SELECTED EXCERPT:
━━━━━━━━━━━━━━━━━━━━
You publish your code under GPLv3, even AGPLv3? So what? The AI learns from your code and uses it to generate code that is possibly proprietary. Does #GPL forbid this practice? (I don't think so)
That's the M$ way to break copyright law.
It's time for alternatives like @codeberg .
@t0k Is there anything that could stop MS from cloning random repos from the web and feed it's AI with that? Nope. That does not sound like a reasonable reason on why they bought GitHub.
Also, that's a bit like claiming that all code that I will write in my life is GPL if I learned to write code from looking at GPL code.
@t0k while I strongly agree with your sentiment, I disagree with your conclusion: the fact is they could have done it just as easily (and cheaper!) by pulling code from CodeBerg, Gitlab, 0xacab, any other place where any code is publicly available.
The food for their AIs is right there for the taking, whether they own GitHub or not.
@t0k We'd need a court case but I don't see any sound argument where this isn't creating output that'd be under the gpl
Just had a discussion about this around the water cooler at work (Teams chat), and the instrumentation that shares code back to the M-ship makes it a nonstarter here: security risk.
Nobody can stop anybody from learning from open source code and applying that knowledge to create closed code. Microsoft could have done this any time they wanted without buying Github until Github found out, at which time Github could have ended the experiment.
Buying Github guaranteed continued access.
@t0k Code produced by an AI trained on code is a derivative work, and the copyright still holds.
Their lawyers may think it's worth a gamble, since this hasn't been tested in court yet, but I think there's an excellent chance the findings would be for the owner of the original code.
That said, how would anyone find out?
@varx makes me think of 'trap streets' :) https://en.wikipedia.org/wiki/Trap_street
@raboof Yes! But I haven't been able to think of a suitable way to make trap code—and it's quite likely the generated code would be closed-source anyhow, making discovery less likely.
━━━━━━━━━━━━━━━━━━━━
SUPPLIED DATA:
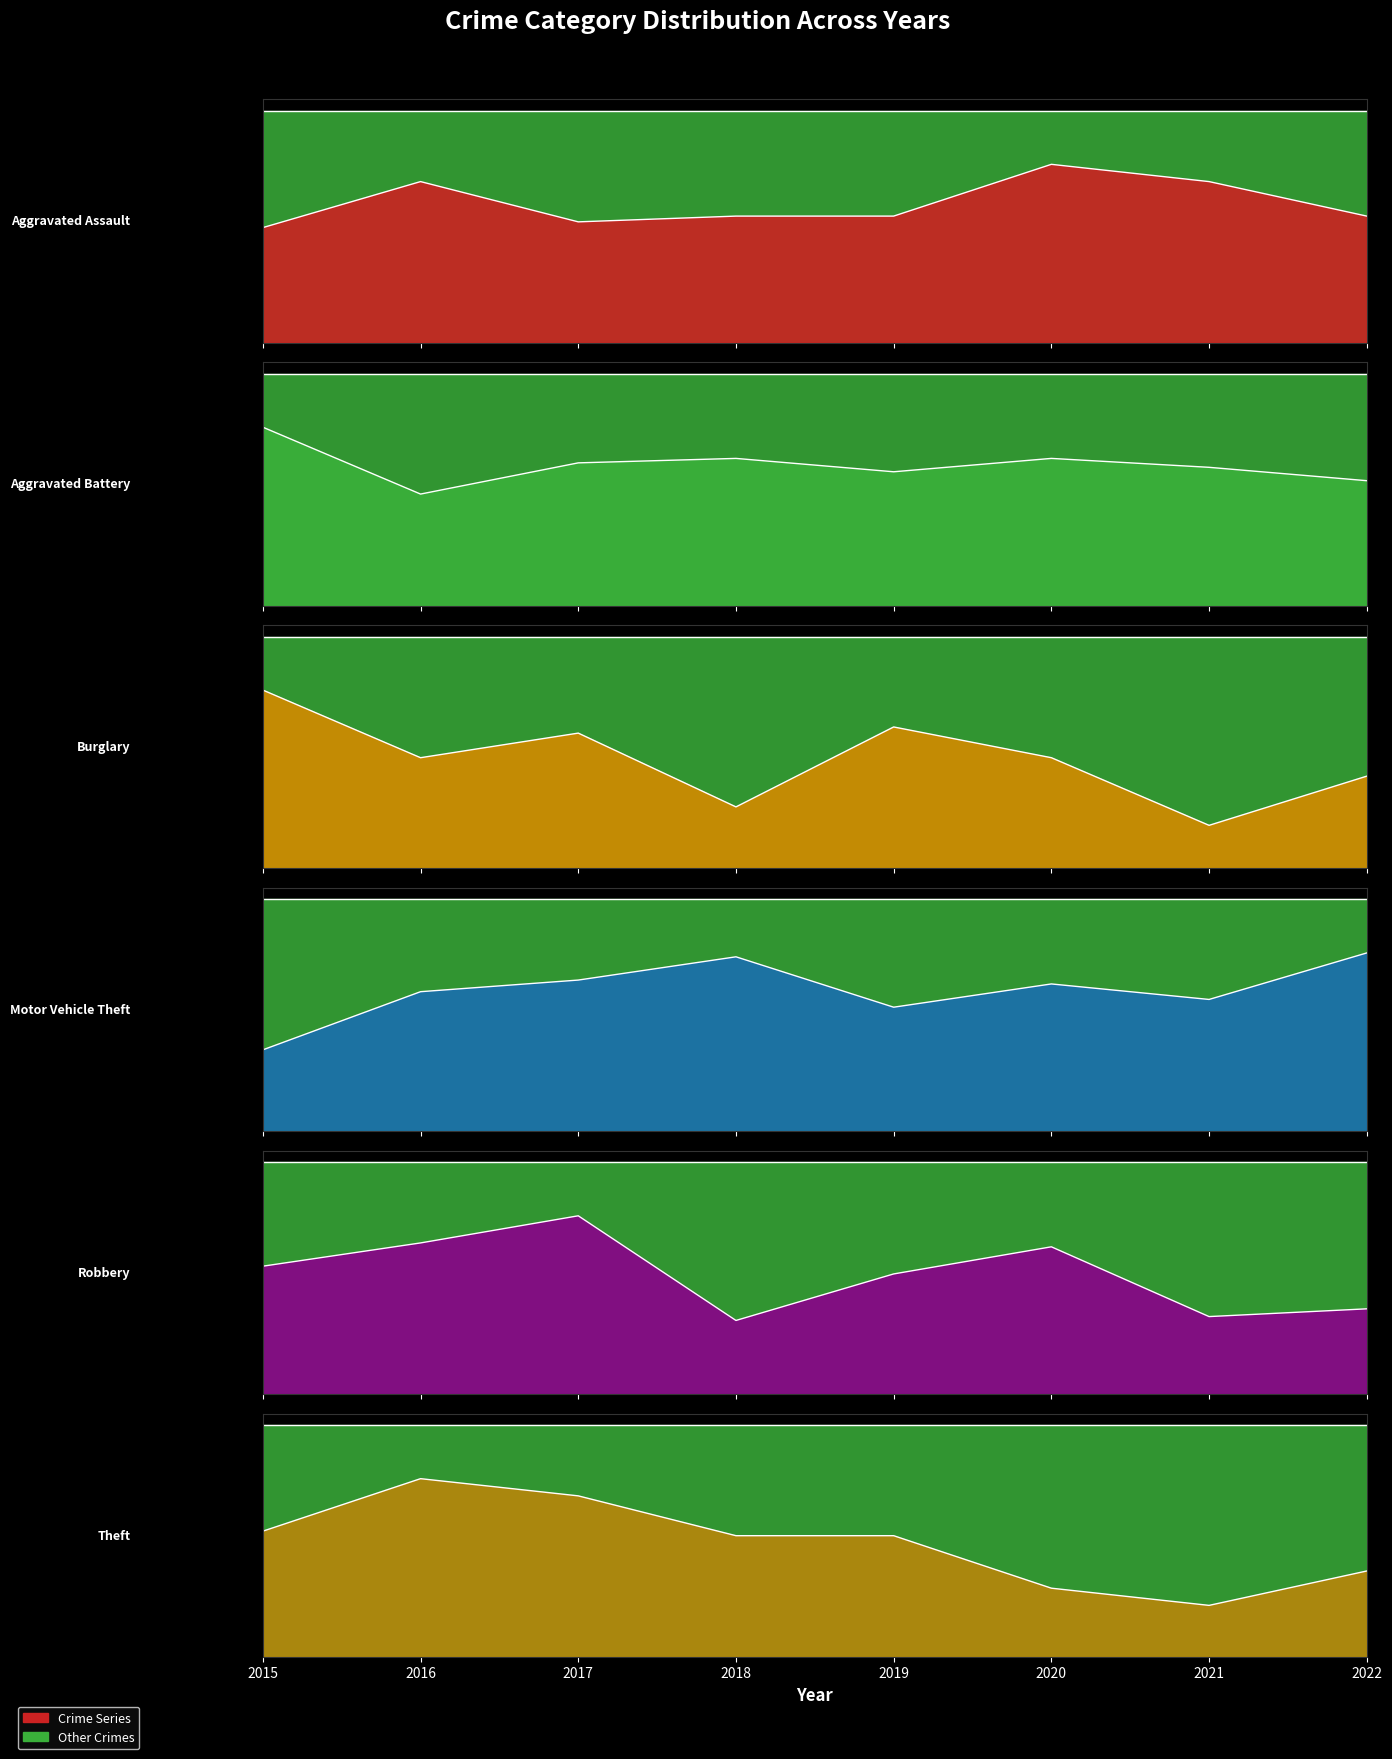

In Aggravated Battery, how many points are higher than both neighbors (excluding endpoints)?

2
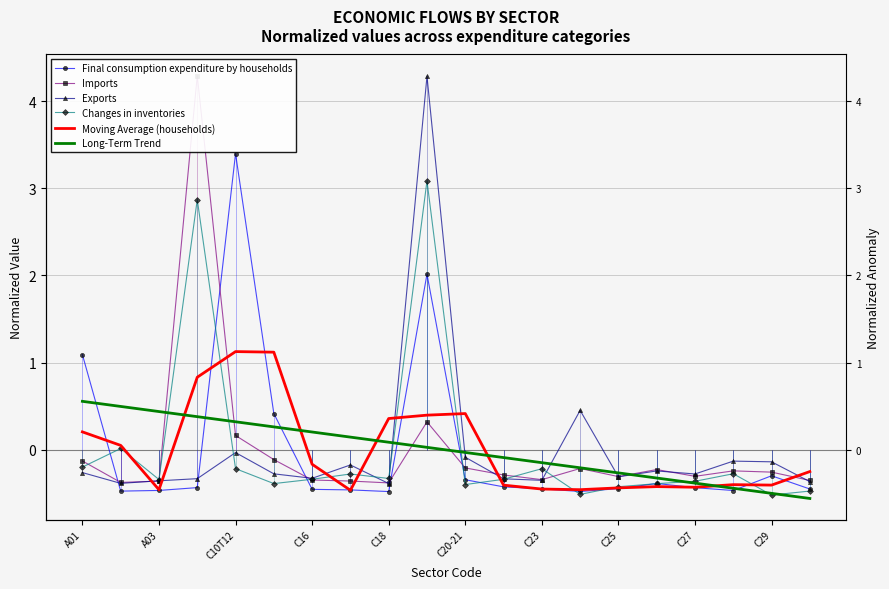

Which has a higher value, C16 or 15?

15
━━━━━━━━━━━━━━━━━━━━
PROBLEM STATEMENT:
Answer these questions about the thread on AI and GPL-licensed code:
(a) Which alternative does the opening post say it is time for?
(b) At the workplace mentioned in the thread, what made the tool a nonstarter?
(c) What does @raboof say the question of detection brings to mind?

RESPONSE TO THIS TASK:
(a) Codeberg.
(b) The instrumentation that shares code back to Microsoft made it a security risk.
(c) Trap streets.